After Mather's presentation, a member of the audience wondered aloud what happened before the Big Bang. Mather acknowledged that this timeframe is still a puzzle "since we can run the movie backward to the place where everything is compressed and we know that the laws of nature do not apply."
"There are a lot of approaches, such as string theory, to try to understand what may have happened, but it may be that we'll never know because we won't be able to obtain the data," he said. "I guess we'll have to wait for future generations of Stephen Hawkings for the answer to that question."
Craig Mello
Mello, a joint recipient with Andrew Fire of the 2006 Nobel Prize in Physiology or Medicine, followed Mather's presentation. He explained the intricate workings of RNA interference (RNAi) to regulate gene expression and how, along with the human genome sequence, this information promises to revolutionize medicine.
Mello said students at the University of Massachusetts Medical School, where he is the Blais Professor of Molecular Medicine, often ask him how they can win the Nobel Prize. His advice is to start new projects as often as possible and to engage in collaborations with other scientists. His work with Andrew Fire , now professor of pathology and genetics at Stanford University School of Medicine, began in the 1980s as both sought to develop a new tool by injecting microscopic organisms, the C. elegans worm, with genetic material in order to understand its function.
He found a connection between Mather's measurements of cosmic background radiation and his own work on worms in that "living things are remarkably similar to each other. Life itself exists on a cosmic level."
Mello explained that RNAi works a lot like Google. "In the cell, you have tons of info and you want to find something specific," he said. "RNAi is a way for the cell to search through all of this information and find the right sequence."
By injecting RNAi into the worm, Mello and Fire were able to "knock out," or silence, genes from working. The RNAi pathway is initiated by an enzyme that "resembles those late-night TV knife commercials," Mello said. "That's what it's been like to study this. 'It dices, it slices, but wait—there's more.'"
His group then discovered that the RNAi was passed down to progeny and that the silencing effect was reinforced and amplified inside the animal. "We found that RNA is not just a viral mechanism but something the organism uses to mechanize its own genes," he said. Since this discovery, RNAi has been shown to silence genes in organisms ranging from plants and fruit flies to humans.
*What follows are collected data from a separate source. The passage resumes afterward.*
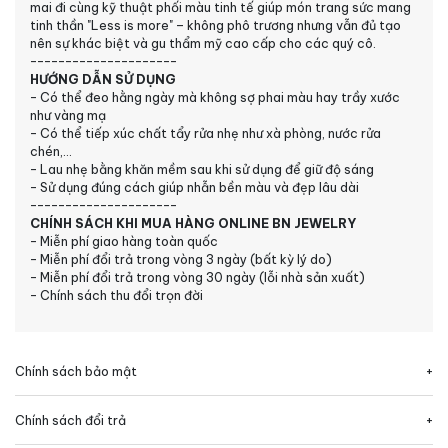
mai đi cùng kỹ thuật phối màu tinh tế giúp món trang sức mang
tinh thần "Less is more" – không phô trương nhưng vẫn đủ tạo
nên sự khác biệt và gu thẩm mỹ cao cấp cho các quý cô.
---------------------
HƯỚNG DẪN SỬ DỤNG
- Có thể đeo hằng ngày mà không sợ phai màu hay trầy xước
như vàng mạ
- Có thể tiếp xúc chất tẩy rửa nhẹ như xà phòng, nước rửa
chén,...
- Lau nhẹ bằng khăn mềm sau khi sử dụng để giữ độ sáng
- Sử dụng đúng cách giúp nhẫn bền màu và đẹp lâu dài
---------------------
CHÍNH SÁCH KHI MUA HÀNG ONLINE BN JEWELRY
- Miễn phí giao hàng toàn quốc
- Miễn phí đổi trả trong vòng 3 ngày (bất kỳ lý do)
- Miễn phí đổi trả trong vòng 30 ngày (lỗi nhà sản xuất)
- Chính sách thu đổi trọn đời
Chính sách bảo mật
Chính sách đổi trả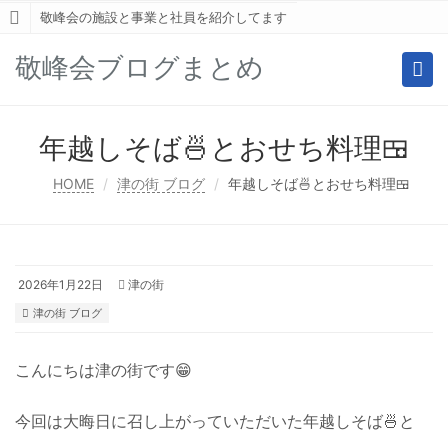
敬峰会の施設と事業と社員を紹介してます
敬峰会ブログまとめ
Togg
navi
年越しそば🍜とおせち料理🍱
HOME
津の街 ブログ
年越しそば🍜とおせち料理🍱
2026年1月22日
津の街
津の街 ブログ
こんにちは津の街です😁
今回は大晦日に召し上がっていただいた年越しそば🍜と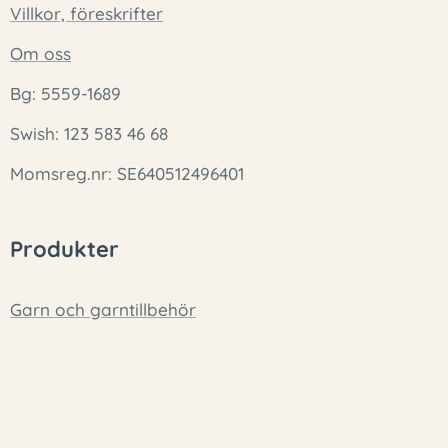
Villkor, föreskrifter
Om oss
Bg: 5559-1689
Swish: 123 583 46 68
Momsreg.nr: SE640512496401
Produkter
Garn och garntillbehör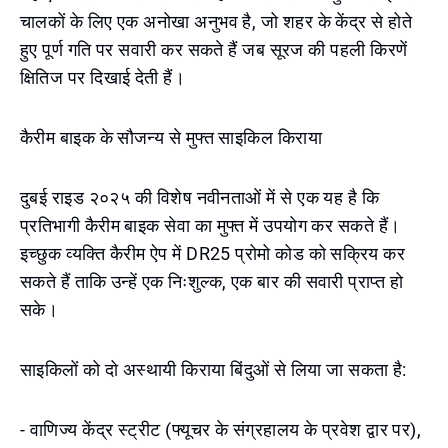
चालकों के लिए एक अनोखा अनुभव है, जो शहर के केंद्र से होते
हुए पूर्ण गति पर सवारी कर सकते हैं जब सूरज की पहली किरणें
क्षितिज पर दिखाई देती हैं।
कैरीम बाइक के सौजन्य से मुफ्त साइकिल किराया
दुबई राइड २०२५ की विशेष नवीनताओं में से एक यह है कि
प्रतिभागी कैरीम बाइक सेवा का मुफ्त में उपयोग कर सकते हैं।
इच्छुक व्यक्ति कैरीम ऐप में DR25 प्रोमो कोड को सक्रिय कर
सकते हैं ताकि उन्हें एक निःशुल्क, एक बार की सवारी प्राप्त हो
सके।
साइकिलों को दो अस्थायी किराया बिंदुओं से लिया जा सकता है:
- वाणिज्य केंद्र स्ट्रीट (फ्यूचर के संग्रहालय के प्रवेश द्वार पर),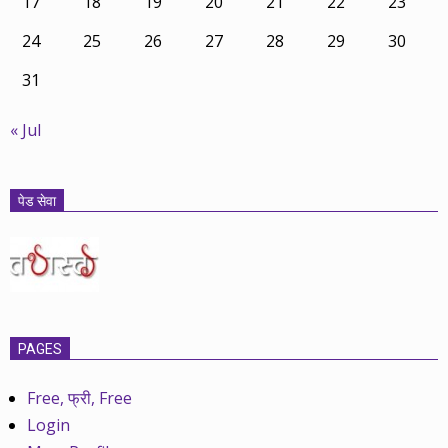
17
18
19
20
21
22
23
24
25
26
27
28
29
30
31
« Jul
पेड सेवा
PAGES
Free, फ्री, Free
Login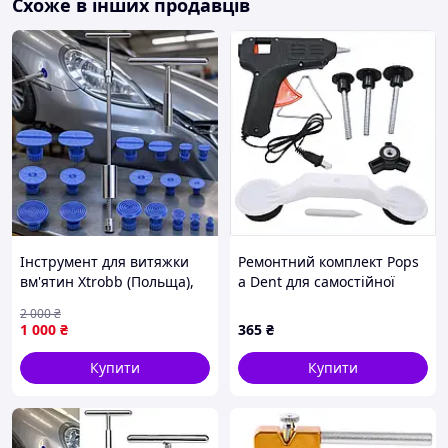
Схоже в інших продавців
Інструмент для витяжки
Ремонтний комплект Pops
вм'ятин Xtrobb (Польща),
a Dent для самостійної
Інструмент для правки
рихтовки, 8K58021X3
2 000
₴
вм'ятин без фарбування,
1 000
₴
365
₴
Прилад для рихтування
вм'ятин, QLL
Купити
Купити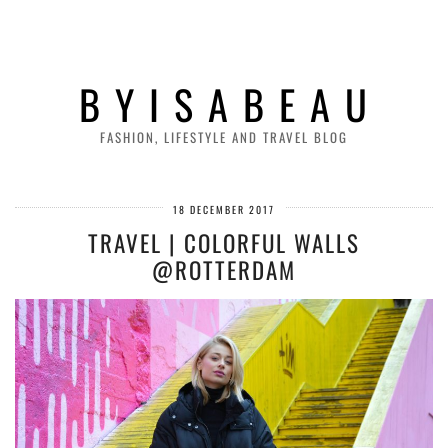
B Y I S A B E A U
FASHION, LIFESTYLE AND TRAVEL BLOG
18 DECEMBER 2017
TRAVEL | COLORFUL WALLS
@ROTTERDAM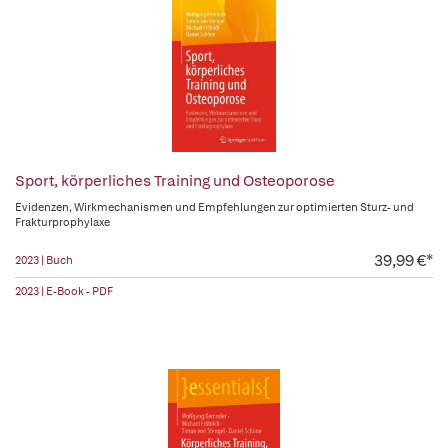
Sport, körperliches Training und Osteoporose
Evidenzen, Wirkmechanismen und Empfehlungen zur optimierten Sturz- und
Frakturprophylaxe
39,99 €*
2023 | Buch
2023 | E-Book - PDF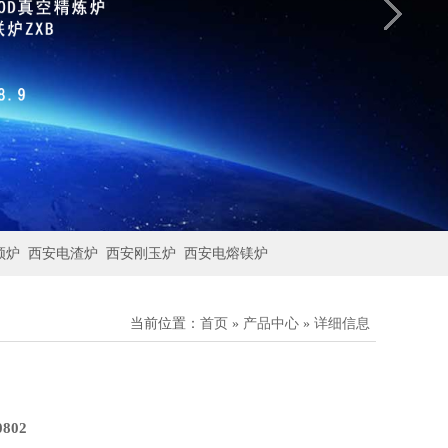
频炉
西安电渣炉
西安刚玉炉
西安电熔镁炉
当前位置：
首页
»
产品中心
»
详细信息
802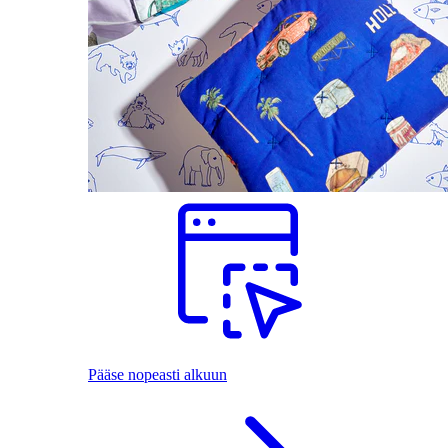
Pääse nopeasti alkuun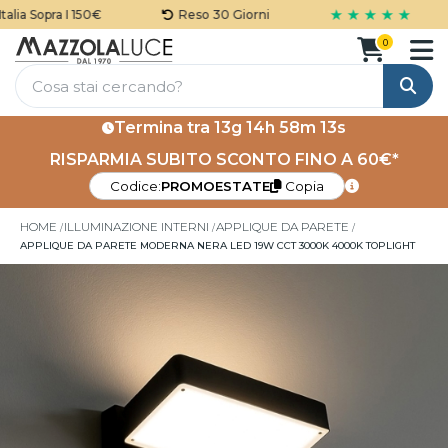
★ ★ ★ ★ ★
ia Sopra I 150€
Reso 30 Giorni
0
Cerca
Termina tra
13g 14h 58m 12s
RISPARMIA SUBITO SCONTO FINO A 60€*
Codice:
PROMOESTATE
Copia
HOME
ILLUMINAZIONE INTERNI
APPLIQUE DA PARETE
APPLIQUE DA PARETE MODERNA NERA LED 19W CCT 3000K 4000K TOPLIGHT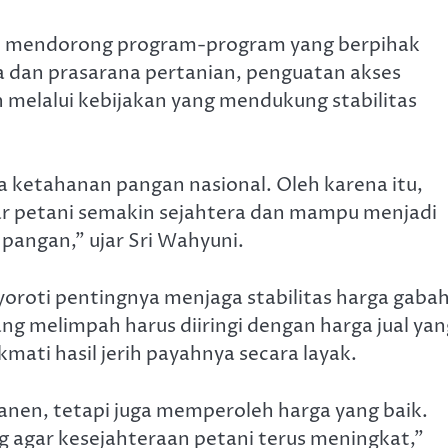
 mendorong program-program yang berpihak
a dan prasarana pertanian, penguatan akses
 melalui kebijakan yang mendukung stabilitas
 ketahanan pangan nasional. Oleh karena itu,
gar petani semakin sejahtera dan mampu menjadi
pangan,” ujar Sri Wahyuni.
yoroti pentingnya menjaga stabilitas harga gaba
ang melimpah harus diiringi dengan harga jual yan
ati hasil jerih payahnya secara layak.
 panen, tetapi juga memperoleh harga yang baik.
ng agar kesejahteraan petani terus meningkat,”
Mello said that "RNA interference can be thought of as RNA information," and detailed the ways in which that information is changing medicine. "We now have a better appreciation of how diseases like cancer operate and how we can modify gene regulation, as well as a new drug platform," he said.
During the question-and-answer session that followed his presentation, an audience member asked what is enough funding for science. "I like to think of funding for science in terms of investing for the future," said Mello. "It's sad that we have this tremendous opportunity with molecular medicine but [the United States] is not investing. The importance of supporting basic research cannot be overstated. If all you study is cancer, you may never cure cancer."